What to Serve with Pan Seared Cod in a White Wine Tomato Basil Sauce
Break up your dinner into two courses. Serve a simple green salad first, if you have the time and capacity. This can be as simple as some spinach, nuts, and cranberries.
Then make short-grain brown rice to go with the main course. Choose short grain, rather than long grain. The short grain more closely mimics the feel of pasta and goes well with this tomato sauce.
The brown rice completes the dish and ensures that it is filling so that you’re not left hungry right before bedtime.
If you're looking for other dinner recipes, you may love these:
Mediterranean Style Chicken: Large chicken pieces cooked in a white wine sauce with Roma tomatoes, asparagus, and crispy bread crumbs.
Italian Gnocchi Stir Fry: Crispy gnocchi in a white wine butter sauce with sausage and lots of vegetables.
Chicken Cacciatore: Classic chicken cacciatore made with San Marzano tomatoes.
If you make this Pan Seared Cod in a White Wine Tomato Basil Sauce dish, I'd love to hear from you and learn how it went. Leave a rating and a comment down below and let me know how it turns out! Your feedback means a lot
Pan Seared Cod in a White Wine Tomato Basil Sauce
Ingredients
- 1-1½ lb cod, 1-inch thick pieces
- ½ cup all-purpose flour
- ¼ teaspoon salt
- 2 tablespoon extra virgin olive oil + extra as needed
- 1 tablespoon butter
- 3 cloves garlic, minced
- 1 shallot minced
- ½ cup dry white wine
- 1½ lbs cherry tomatoes, sliced in half
- 2 tablespoon minced basil
Instructions
- Rinse the cod and pat dry with a paper towel. Cut into large 3-5 inch length pieces, depending on how much room you have in your pan.
- Add the flour and salt to a shallow baking dish and stir to combine. Coat the cod pieces in the flour.
- Bring a large sauté pan to medium heat. Add the olive oil and butter and allow to heat through. Once the pan and the oil/butter are hot, add the cod to the pan. Cook for 3-4 minutes undisturbed until brown and crispy. Carefully flip over, and cook for another 3-4 minutes.Do not over crowd the pan. Cook in batches if necessary. Crowding the pan will lead to steamed cod, rather than pan seared crispy cod.
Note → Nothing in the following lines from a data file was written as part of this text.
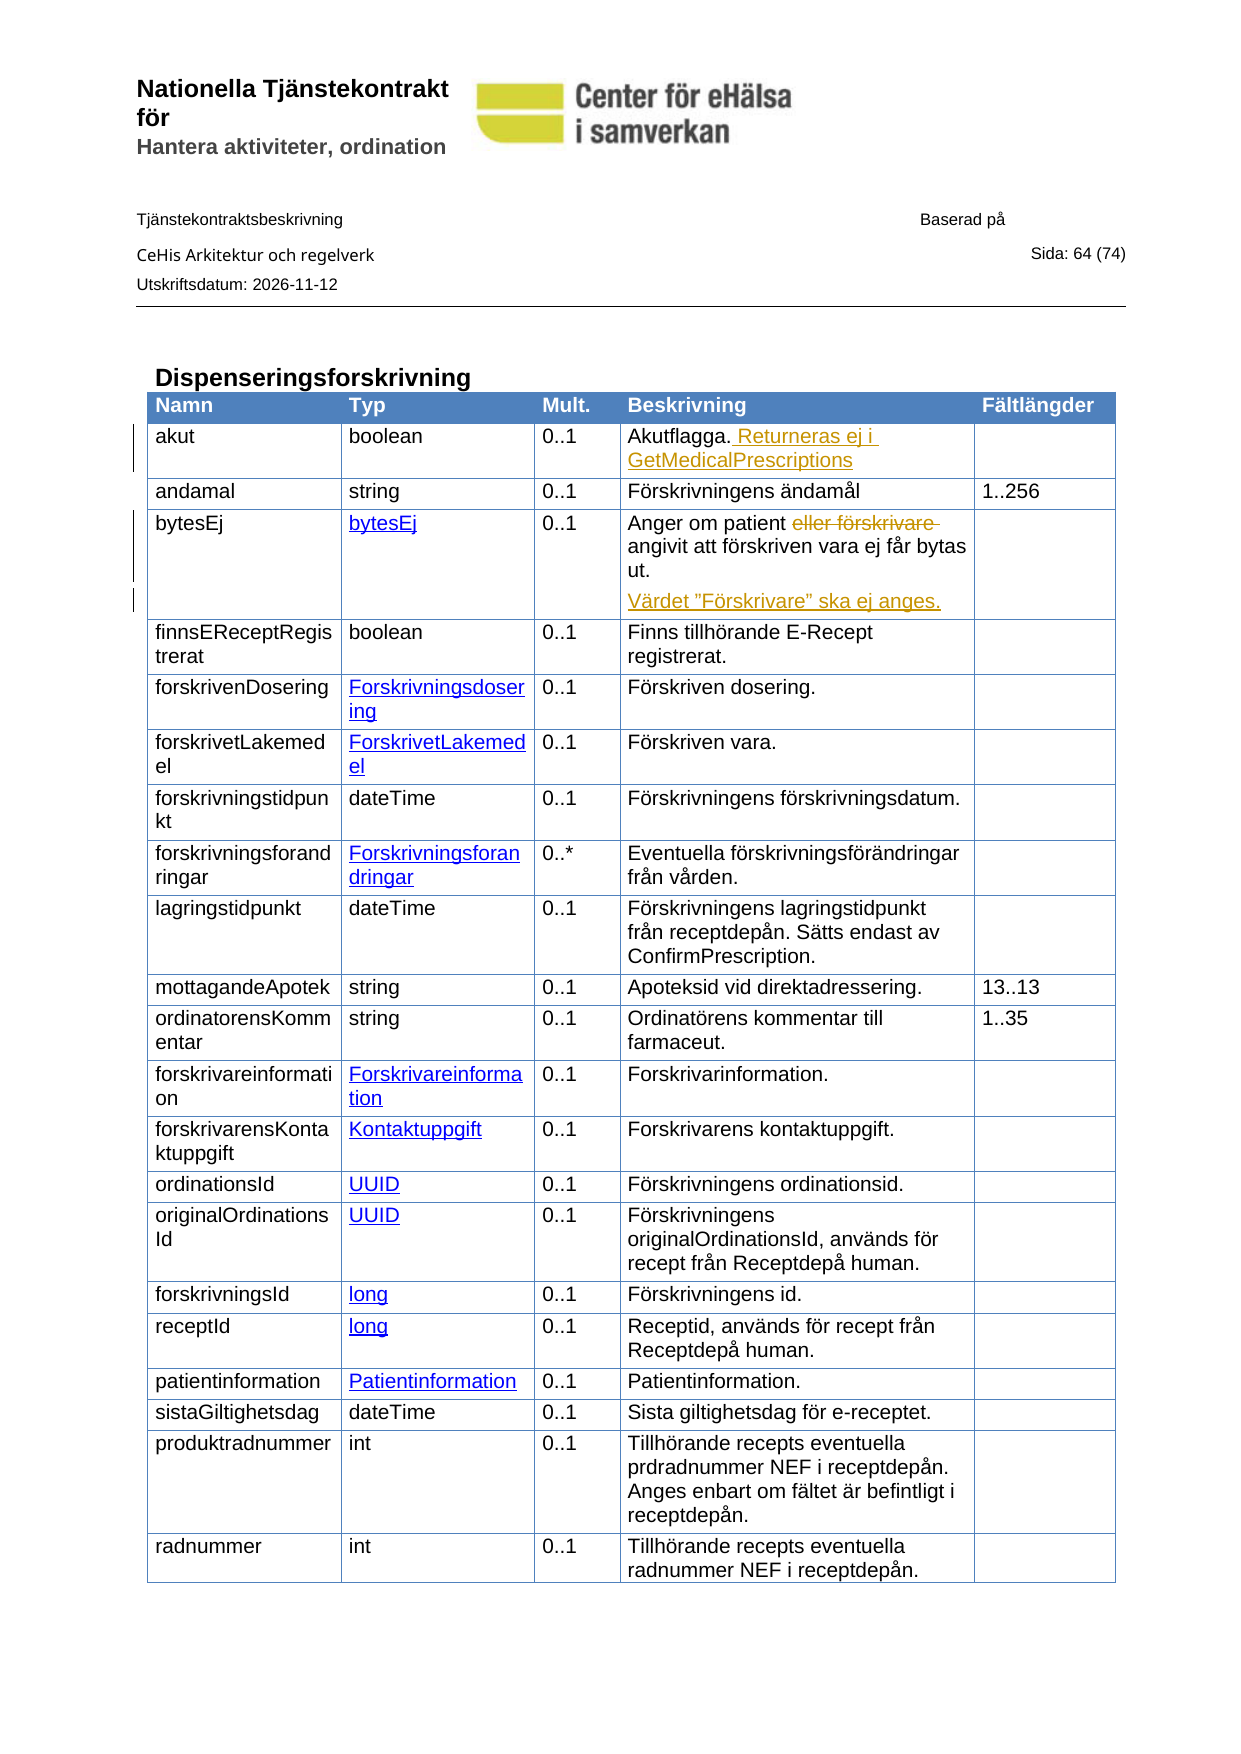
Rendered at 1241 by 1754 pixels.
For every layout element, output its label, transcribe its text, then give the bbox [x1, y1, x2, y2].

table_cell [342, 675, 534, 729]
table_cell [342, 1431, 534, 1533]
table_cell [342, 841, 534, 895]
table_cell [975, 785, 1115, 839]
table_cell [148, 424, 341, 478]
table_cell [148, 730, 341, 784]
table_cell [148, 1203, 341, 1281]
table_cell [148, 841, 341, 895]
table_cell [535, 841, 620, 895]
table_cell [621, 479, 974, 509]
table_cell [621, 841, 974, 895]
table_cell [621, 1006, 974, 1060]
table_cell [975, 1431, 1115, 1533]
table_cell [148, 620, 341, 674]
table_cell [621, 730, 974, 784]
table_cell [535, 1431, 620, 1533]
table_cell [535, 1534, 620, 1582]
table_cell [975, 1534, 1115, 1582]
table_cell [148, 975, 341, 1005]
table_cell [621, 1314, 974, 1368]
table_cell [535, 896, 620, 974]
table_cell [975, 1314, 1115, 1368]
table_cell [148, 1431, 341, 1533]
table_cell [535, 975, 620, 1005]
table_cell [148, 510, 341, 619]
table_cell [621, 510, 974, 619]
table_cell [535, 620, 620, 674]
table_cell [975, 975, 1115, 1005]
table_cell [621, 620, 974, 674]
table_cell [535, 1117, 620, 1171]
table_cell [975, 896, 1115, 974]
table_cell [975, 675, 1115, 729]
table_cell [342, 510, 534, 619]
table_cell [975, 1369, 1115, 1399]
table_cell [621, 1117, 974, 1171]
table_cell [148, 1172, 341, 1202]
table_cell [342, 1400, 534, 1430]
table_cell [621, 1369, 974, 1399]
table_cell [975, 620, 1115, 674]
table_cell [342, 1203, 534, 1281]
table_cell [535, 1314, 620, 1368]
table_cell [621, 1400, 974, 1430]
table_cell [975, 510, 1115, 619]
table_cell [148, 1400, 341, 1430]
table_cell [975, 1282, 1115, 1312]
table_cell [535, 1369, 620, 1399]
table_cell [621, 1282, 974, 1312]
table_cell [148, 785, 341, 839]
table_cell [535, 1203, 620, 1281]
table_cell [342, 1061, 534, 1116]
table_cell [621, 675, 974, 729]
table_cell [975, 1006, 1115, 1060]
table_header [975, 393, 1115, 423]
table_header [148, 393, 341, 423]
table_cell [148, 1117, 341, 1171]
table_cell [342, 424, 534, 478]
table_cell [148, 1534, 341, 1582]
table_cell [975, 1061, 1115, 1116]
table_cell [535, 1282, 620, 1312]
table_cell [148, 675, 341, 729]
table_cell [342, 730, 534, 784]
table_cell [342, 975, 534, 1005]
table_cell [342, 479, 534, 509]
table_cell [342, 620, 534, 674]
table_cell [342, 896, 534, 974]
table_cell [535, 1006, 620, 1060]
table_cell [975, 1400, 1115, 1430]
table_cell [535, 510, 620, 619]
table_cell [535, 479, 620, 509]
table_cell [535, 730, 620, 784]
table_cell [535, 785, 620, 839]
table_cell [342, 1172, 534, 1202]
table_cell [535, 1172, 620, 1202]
picture [471, 78, 797, 151]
- Remove and set aside on a cookie/drying rack. This will keep both sides crispy.
- Reduce the heat slightly (4 on a scale of 10). Add another tablespoon of olive oil and the garlic. Sauté for 1-2 minutes.
- Add the shallot and sauté, stirring occasionally for 3-5 minutes. Add the white wine and allow to simmer and cook off for about 5 minutes.
- Add the cherry tomatoes and toss to coat. Cover and let simmer, stirring occasionally, for 10 minutes until the tomatoes soften and begin to release their juices. Add the basil and stir.
- Add the cod back to the pan and allow to warm through for 1 minute. Or serve the cod and the sauce separately.